We did more in Doug’s time than raise money. We decided to use some of our good fortune to help a number of agencies serving the needy in downtown Toronto and to pay a larger percentage of the requested allocation to Presbyterian Sharing.  We started some programs to promote congregational interaction including Catalyst magazine, the post-service Bide-a-wee coffee hour, the chancel guild, an After 5 club, a young peoples group, and Project Passport to help Vietnamese refugees. We also added significantly to our congregational membership. I skimmed through many issues of Catalyst Magazine of the period and I couldn’t help noticing the many photos of new members. Alas, quite a number of these are no longer worshiping with us. Membership retention is an issue we may want to discuss to-day. The statistics of that time show how important membership participation is to our survival:  In 1970 we had 254 families on our mailing list; in 1980 we had 270 families listed – not exactly impressive growth. However, financial participation increased significantly:  in 1970 only 125 families out of the 254 listed contributed financially. In 1980, 218 out of 270 were contributors.  

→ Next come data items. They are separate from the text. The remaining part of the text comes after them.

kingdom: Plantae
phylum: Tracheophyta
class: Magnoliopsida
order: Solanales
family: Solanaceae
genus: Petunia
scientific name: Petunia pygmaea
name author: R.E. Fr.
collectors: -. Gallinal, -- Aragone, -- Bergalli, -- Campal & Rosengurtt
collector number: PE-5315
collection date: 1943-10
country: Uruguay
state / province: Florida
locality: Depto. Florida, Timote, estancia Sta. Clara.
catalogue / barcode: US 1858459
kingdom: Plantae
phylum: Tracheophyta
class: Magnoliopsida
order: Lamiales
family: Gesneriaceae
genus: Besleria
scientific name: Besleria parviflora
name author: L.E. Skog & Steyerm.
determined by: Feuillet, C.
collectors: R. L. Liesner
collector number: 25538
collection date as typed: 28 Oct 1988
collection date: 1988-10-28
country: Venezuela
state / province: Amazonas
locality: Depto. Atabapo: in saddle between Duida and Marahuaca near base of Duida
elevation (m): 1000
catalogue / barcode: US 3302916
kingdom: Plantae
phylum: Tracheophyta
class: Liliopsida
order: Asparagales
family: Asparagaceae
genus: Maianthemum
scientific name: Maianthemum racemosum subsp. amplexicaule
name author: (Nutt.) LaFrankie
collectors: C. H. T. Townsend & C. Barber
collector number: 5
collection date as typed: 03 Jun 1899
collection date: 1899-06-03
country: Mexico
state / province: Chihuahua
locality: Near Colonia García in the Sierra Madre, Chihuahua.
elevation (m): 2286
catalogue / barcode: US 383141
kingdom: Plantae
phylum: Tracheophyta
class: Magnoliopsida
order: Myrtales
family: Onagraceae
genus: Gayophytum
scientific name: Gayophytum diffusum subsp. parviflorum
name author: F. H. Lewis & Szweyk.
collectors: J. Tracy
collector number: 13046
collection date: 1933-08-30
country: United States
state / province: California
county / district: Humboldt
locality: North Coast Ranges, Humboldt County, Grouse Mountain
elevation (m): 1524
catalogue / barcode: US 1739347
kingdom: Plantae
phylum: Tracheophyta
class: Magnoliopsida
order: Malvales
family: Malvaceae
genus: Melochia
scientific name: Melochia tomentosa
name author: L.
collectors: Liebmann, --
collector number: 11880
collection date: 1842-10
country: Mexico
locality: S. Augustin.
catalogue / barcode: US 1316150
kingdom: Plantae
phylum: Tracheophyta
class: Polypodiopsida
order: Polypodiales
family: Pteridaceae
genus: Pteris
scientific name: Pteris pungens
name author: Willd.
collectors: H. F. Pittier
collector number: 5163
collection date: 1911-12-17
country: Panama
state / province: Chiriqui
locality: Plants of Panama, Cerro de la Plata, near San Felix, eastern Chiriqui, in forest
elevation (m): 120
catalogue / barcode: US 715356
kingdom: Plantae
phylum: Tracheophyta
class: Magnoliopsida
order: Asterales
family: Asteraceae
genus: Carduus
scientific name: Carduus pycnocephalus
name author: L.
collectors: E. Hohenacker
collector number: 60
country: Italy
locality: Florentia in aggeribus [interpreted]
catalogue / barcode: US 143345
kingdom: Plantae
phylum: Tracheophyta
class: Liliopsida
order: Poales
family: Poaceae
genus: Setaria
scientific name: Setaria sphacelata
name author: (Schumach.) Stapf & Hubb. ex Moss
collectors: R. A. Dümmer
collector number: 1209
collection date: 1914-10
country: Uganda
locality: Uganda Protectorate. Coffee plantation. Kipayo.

There is no doubt in my mind that without the actions taken in Doug Stewart’s time with us, St. Andrew’s would not be here to-day. 

Jim Evans succeeded Doug Stewart as our minister but ill health forced his resignation a short 6 years later. But it was during his time that the old St. Andrew’s Institute building and the caretaker’s house were demolished to be replaced by the St. Andrew’s Centre, and the old Manse was renovated –altogether a $2,000,000 project at a cost to us of about $250,000. The Ralph King Room under the sanctuary was opened to provide meeting space while the construction work was going on. This space now houses the 48th Highlanders Museum.  

This brings us to the 1990’s and the arrival of Cameron Brett. It was soon after he joined us that we debated and worked out our strategic vision  “the people of St. Andrew’s are called by God to serve in faith, hope and love in the core of Toronto” and an action plan to implement it. Next came the Out-of-the-Cold program, Thursday Communion, the Boarding Homes Ministry, Bible Study groups, SAGA, Alcoholics Anonymous meetings, fall, Advent and Lenten lectures, even a web site and, yes, another successful fundraising campaign.  

The congregation has been renewed – almost 50% of our present congregation has joined since Cameron’s arrival. And the cultural mix has changed; we’re no longer a people primarily of Scottish ancestry. Look around when you are next in church – not all the faces are white, and several have names I can’t pronounce. 

In evaluating all this activity we need to pay attention to some words from the message written by Cameron in one of the recent annual reports: 

“If you want the real pulse of the community of faith and a true sign of the life and vitality of St. Andrew’s you have to look beyond the printed reports. Men and women gathering for worship, praying with and for one another …caring for one another, serving one another and the wider community ….. that’s the flesh and blood of this congregation. Statistics are important but it’s the story that counts, God’s story, this Church’s story … a story that is full of hope…love … renewal. Daily it touches more people than we can know. The numbers only begin to hint at it”.